Le circuit économique de la production-diffusion des articles scientifiques s’apparente tout simplement à de la prévarication organisée :

- les chercheurs utilisent des laboratoires, des hôpitaux, des assistants qui sont payés en général soit par la puissance publique (notamment en France), soit par des organismes bénéficiant d’un statut particulier (les Universités et les hôpitaux, même dans les pays où elles sont privées). Leur salaire lui-même est en général à la charge d’organismes (public ou privés) qui n’ont rien à voir avec le système de publication et qui bénéficient de dérogations fiscales liées au service rendu à l’ensemble de la société. Jusqu’ici tout va bien.

- quand une recherche avance, elle fait l’objet d’une "publication". Le chercheur choisit la revue scientifique qui lui apportera à la fois la plus grande lisibilité et la plus grande renommée.
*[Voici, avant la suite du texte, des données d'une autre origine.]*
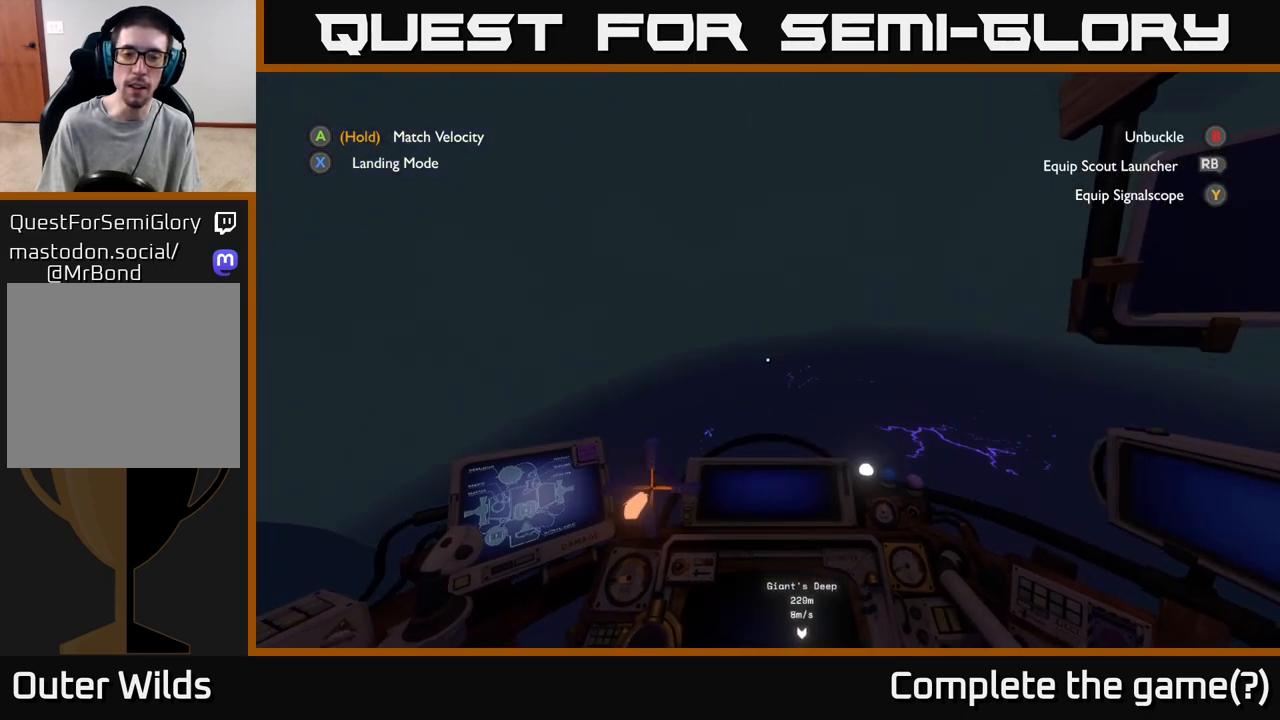
{"buttons": [], "left_stick": "right", "right_stick": "right", "events": [[33, "left_stick", "up-right"], [167, "left_stick", "right"]]}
Il en va de sa carrière, au sens moral comme au sens économique. Les bonnes revues sont mieux lues, plus souvent citées, et les articles sont mieux diffusés. Une science entière, la bibliométrie, essaie de comprendre et modéliser ce phénomène pour trouver des indicateurs de l’activité scientifique. Jusqu’ici tout va bien.
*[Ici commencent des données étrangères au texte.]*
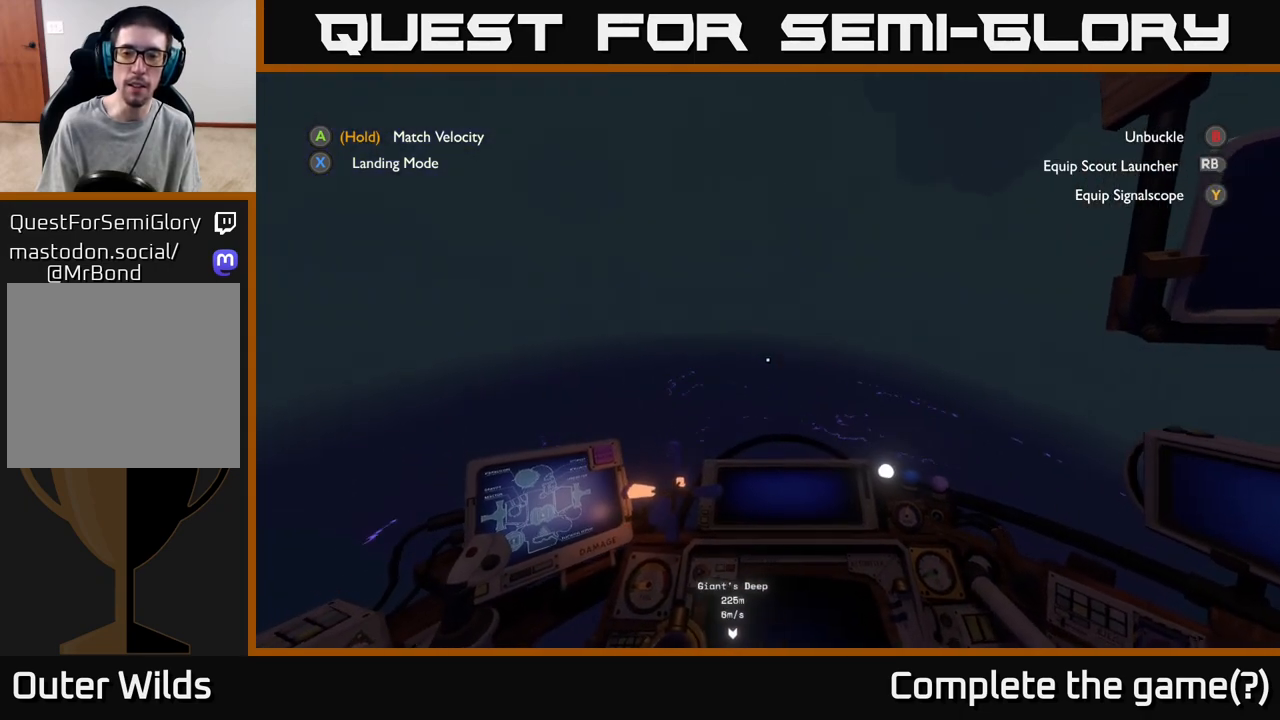
{"buttons": [], "left_stick": "right", "right_stick": "right", "events": []}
- Aparté : trouver une revue adéquate (chacun selon le niveau et l’innovation de sa recherche... ) est le phénomène d’auto-valorisation collective des chercheurs. C’est plus dur si vous travaillez sur le paludisme, qui n’est guère solvable. De même, "le chercheur" est une métaphore : on travaille souvent en équipe, ce qui rend encore plus difficile d’échapper au modèle dominant de valorisation de la recherche.

- Pour finaliser sa publication, après avoir été examiné par des "pairs", le chercheur doit déléguer ses droits d’auteurs à l’éditeur de la revue qui va daigner l’imprimer. Maigre prix pour une grande gloire. Mais néanmoins début de la fin pour le système économique de la presse scientifique. Dès ici ça se gâte.

- La revue va devoir se vendre. Cher, très cher. Plusieurs dizaines de milliers d’anciens euros n’est pas "hors de prix" pour le condensé de la science que les revues de "haut niveau" proposent. Pour les nouveaux secteurs, on élargit les revues, on crée de nouveaux points d’ancrage d’une "communauté" de recherche... bref, il y a plein d’as du marketing qui ont planché sur le renouvellement de l’offre. Aucun écrin n’est trop beau pour le bijou de la connaissance.

- La question suivante est "qui va acheter ?" Et bien les bibliothèques des Universités ou des Hôpitaux dans lesquels travaillent le chercheur (et si ce n’est lui, c’est donc son frère). Si on résume, les mêmes qui ont financé la recherche... vont racheter la recherche publiée... pour mieux pouvoir créer de nouvelles recherche. La boucle est bouclée.

Au passage de cette boucle il y a un point essentiel de captation de la plus-value : l’édition. Car la demande scientifique est malheureusement "inélastique" : si vous voulez un article, c’est celui-là et pas un autre. Donc on a la situation typique pour exercer un "prix de monopole". Je sais, cela tend à changer, notamment parce qu’un même scientifique recycle plusieurs fois une même expérience ("publish or perish") et qu’on peut donc parfois trouver une communication équivalente... dans une revue moins chère. Mais globalement, et cela plus encore quand on s’approche des "revues de haut niveau", l’offre est fermée quand la demande s’élargit (le nombre de chercheurs et d’étudiants s’accroit).

Les boursiers, les banques et les autres spéculateurs ont pigé le système : l’action des éditeurs scientifiques est à la hausse. Et depuis fort longtemps.

Heureusement, les scientifiques commencent à ne plus être dupes.

On connais un peu "L’Appel de Budapest" pour le libre-accès à la recherche scientifique. On connaît aussi PLOS (Public Library of Science). Un nouvel appel vient de sortir, qui concerne les chercheurs en biologie cellulaire et qui est lancé par Peter Walter and Keith Yamamoto, chercheurs de l’Université de Californie à San Francisco.

Une pétition contre... devinez ? Contre une filiale de notre cher (très cher) Reed-Elsevier.

On aura l’occasion de revenir sur ce mouvement des chercheurs pour éviter la main-mise monopolistique sur la connaissance scientifique. Un mouvement de la société civile qui prend une très grande ampleur parmi les chercheurs et les bibliothécaires.